Avellino

(f.f.) - Un salto temporale gestito con un solo piano sequenza, i personaggi che sgusciano dalla scena mossi come fossero birilli, il trucco esasperato come nella migliore tradizione horror, la fotografia curatissima e le coperture sonore che uno si aspetta da una produzione seria: “Hotblade” è tutto quello che Gigio Borriello riesce a fare quando la sua genialità non è costretta a contare i soldi.

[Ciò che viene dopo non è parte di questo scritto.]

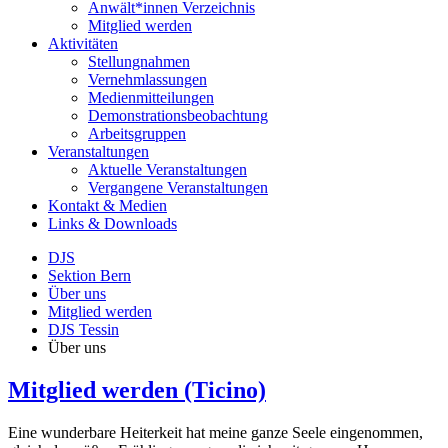
Anwält*innen Verzeichnis
Mitglied werden
Aktivitäten
Stellungnahmen
Vernehmlassungen
Medienmitteilungen
Demonstrationsbeobachtung
Arbeitsgruppen
Veranstaltungen
Aktuelle Veranstaltungen
Vergangene Veranstaltungen
Kontakt & Medien
Links & Downloads
DJS
Sektion Bern
Über uns
Mitglied werden
DJS Tessin
Über uns
Mitglied werden (Ticino)
Eine wunderbare Heiterkeit hat meine ganze Seele eingenommen,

La webserie, come ci impone di chiamarla il regista, è rapida, con dialoghi all'osso. Un noir stile nipponico, dove se c'è un omicidio deve esserci teatralità, sangue e violenza. A differenza dello scanzonato ma divertentissimo Skizz, il microfumetto urbano, opera prima di un Gigio Borriello che si cimentava con uno dei suoi più invidiabili talenti: il disegno.

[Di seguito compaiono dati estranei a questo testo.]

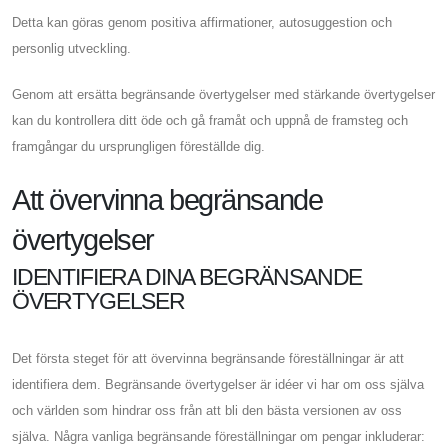
Detta kan göras genom positiva affirmationer, autosuggestion och
personlig utveckling.
Genom att ersätta begränsande övertygelser med stärkande övertygelser
kan du kontrollera ditt öde och gå framåt och uppnå de framsteg och
framgångar du ursprungligen föreställde dig.
Att övervinna begränsande
övertygelser
IDENTIFIERA DINA BEGRÄNSANDE
ÖVERTYGELSER
Det första steget för att övervinna begränsande föreställningar är att
identifiera dem. Begränsande övertygelser är idéer vi har om oss själva
och världen som hindrar oss från att bli den bästa versionen av oss
själva. Några vanliga begränsande föreställningar om pengar inkluderar:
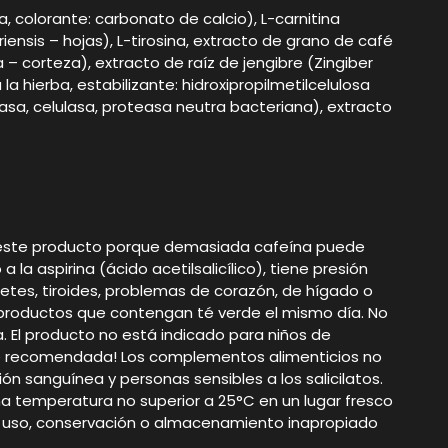
a, colorante: carbonato de calcio), L-carnitina
iensis – hojas), L-tirosina, extracto de grano de café
 – corteza), extracto de raíz de jengibre (Zingiber
hierba, estabilizante: hidroxipropilmetilcelulosa
asa, celulasa, proteasa neutra bacteriana), extracto
 este producto porque demasiada cafeína puede
 la aspirina (ácido acetilsalicílico), tiene presión
abetes, tiroides, problemas de corazón, de hígado o
productos que contengan té verde el mismo día. No
 El producto no está indicado para niños de
nte recomendada! Los complementos alimenticios no
n sanguínea y personas sensibles a los salicilatos.
a temperatura no superior a 25°C en un lugar fresco
 por uso, conservación o almacenamiento inapropiado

Borriello fa squadra e ha un orizzonte ben preciso: l'incoffessato amore per la sua città, sempre presente nelle sue storie, si sviluppa anche attraverso il drone immaginifico di Luca De Ciuceis, un poeta delle riprese dall'alto.

“Hotblade” è l'Avellino che non si arrende al ruolo di realtà condannata al provincialismo: produzione e post produzione della web serie sono esportabili in qualsiasi contesto.

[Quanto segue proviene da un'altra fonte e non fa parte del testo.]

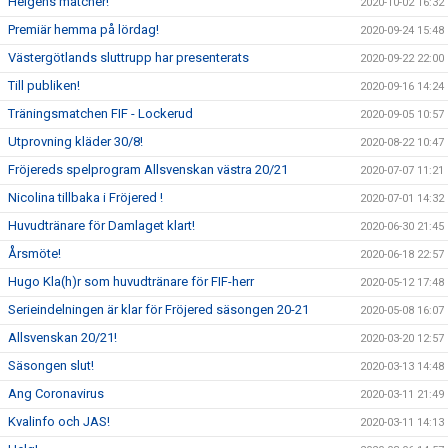
Helgens matcher!
2020-10-02 16:32
Premiär hemma på lördag!
2020-09-24 15:48
Västergötlands sluttrupp har presenterats
2020-09-22 22:00
Till publiken!
2020-09-16 14:24
Träningsmatchen FIF - Lockerud
2020-09-05 10:57
Utprovning kläder 30/8!
2020-08-22 10:47
Fröjereds spelprogram Allsvenskan västra 20/21
2020-07-07 11:21
Nicolina tillbaka i Fröjered !
2020-07-01 14:32
Huvudtränare för Damlaget klart!
2020-06-30 21:45
Årsmöte!
2020-06-18 22:57
Hugo Kla(h)r som huvudtränare för FIF-herr
2020-05-12 17:48
Serieindelningen är klar för Fröjered säsongen 20-21
2020-05-08 16:07
Allsvenskan 20/21!
2020-03-20 12:57
Säsongen slut!
2020-03-13 14:48
Ang Coronavirus
2020-03-11 21:49
Kvalinfo och JAS!
2020-03-11 14:13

Di cosa siano Anna Montella e gli altri attori, Alfonso Perugini, Massimo Borriello, Maurizio Picariello, Daria Ciccarone (versione bambina di Hotblade), bisogna farsene un'opinione personale: dare giudizi è sempre troppo facile.

Un ruolo a Gianluca Festa (maldestro neomelodico), che telefona al governatore De Luca (superboss prestato alla politica), darebbe quel tocco speciale. Magari con Rosetta D'Amelio che fa la regina gelosa di Hotblade.

Ma sarebbero le comiche che vediamo tutti i giorni: la fiction è una cosa seria.